The Perfectly Preserved 2,000-yr-old Chinese Sword without a Single Trace of Rust
A completely preserved bronze sword from the fifth century BC is exhibited among the permanent collections in the Hubei Provincial Museum, situated in Hubei Province in eastern central China.
During an archeological excavation at the Zhang River Reservoir in Jingzhou in 1965, the sword was found.
Nearly 50 graves have been discovered, yielding more than 2,000 artifacts, including Goujian’s Sword.
The weapon is 22 inches long with a repeating dark-colored pattern of rhombi engraved into the blade and is inlaid with turquoise.
Embellished over the pattern are Chinese characters that, according to My Modern Met, translate to “King of Yue” and “made this sword for [his] personal use.” Most historians believe the sword belonged to Goujian, the King of the Chu State during the Zhou dynasty.
The sheath is made of lacquered wood and was found to be virtually airtight, which was probably a major factor in keeping the blade untarnished in the 2,000 years it lay in the damp environment of the king’s tomb.
The grip is bound with silk, and the pommel is designed with eleven circles. The blade is made mostly of copper and tin and is as razor-sharp as it was when the king held it in his hands.
The Epoch Times tells the story of Goujian, the owner of the sword. During the early reign of Goujian in the fifth century BC, the State of Yue was in a precarious position.
A neighboring state, Wu, had conquered the Chu Kingdom and focused its sights on Yue. Goujian had just inherited the throne, and the State was in disarray.
Helü, the King of Chu and Wu, wasted no time in attacking Goujian’s army which was led by Goujian himself. Although he was outnumbered and outgunned, Goujian succeeded in cornering Helü, and a duel was set. Goujian’s youth gave him an advantage and Helü was killed as his troops retreated.
Helü’s son, Fuchai, then became King of Wu, and he could never forgive Goujian for the death of his father. After rebuilding his army, he attacked the Yue State. Unable to work his way out of this fight, Goujian surrendered.
He, his wife, and his right-hand man, Fan Li, were enslaved by Fuchai, and one of Fuchai’s advisors, Wen Zhong, took over the ruling position of Yue. During the three years of Goujian’s captivity, Fuchai’s attitude of self-importance grew exponentially.
He was convinced he had the former King of Yue completely under his thumb and ignored his advisors when they cautioned him against overconfidence. Fuchai was so convinced of Goujian’s loyalty, he freed the former king, his wife, and Fan Li and allowed them to return home.
While once again ruling, Goujian and his wife joined the commoners working in the fields — not only to stay below Fuchai’s radar but also to better understand the plight of the peasants while Fan Li prepared the ultimate revenge.

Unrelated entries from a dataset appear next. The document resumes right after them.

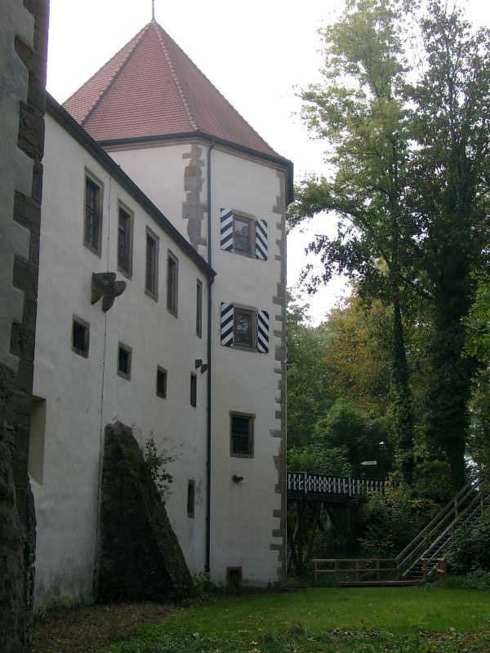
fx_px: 1076
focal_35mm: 57
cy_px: 326
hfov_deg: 25.7
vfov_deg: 33.8
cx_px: 245
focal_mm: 11.76
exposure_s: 1/295
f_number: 4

Taxes would not be raised, and rules were set to maximize the birth rate which drew favor from the peasants. Goujian allowed Fuchai to get the upper hand on trade negotiations and freely sent his most beautiful women to be concubines of the Wu ministry.
Fan Li trained women in the art of entertainment and pleasing men. One such concubine, Xi Shi, was trained especially for Fuchai. He was so besotted with her, he forgot his royal duties and spent all of his time and money on construction projects to benefit her.
The rest of Fuchai’s cabinet were equally distracted by concubines sent by Fan Li, and Wu spiraled into ruin. A drought only made things worse. When Fuchai was forced to request grain from Goujian, he was given grain soaked in boiling water which was suitable for eating but unable to germinate if planted.
Goujian had maneuvered Fuchai into exactly the position he needed him to be, and his army soon attacked. As the losing king, Fuchai was humiliated and committed suicide.
Unfortunately, Goujian’s years of captivity had affected him negatively and he soon turned against his own advisors. As top officials were being executed, Fan Li escaped, reportedly taking Xi Shi with him.
Goujian died in about 465 BC and was succeeded by his son Luying. The Kingdom of Yue was never the same and was later conquered by the Kingdom of Chu along with the Kingdom of Wu — putting everything back in its place.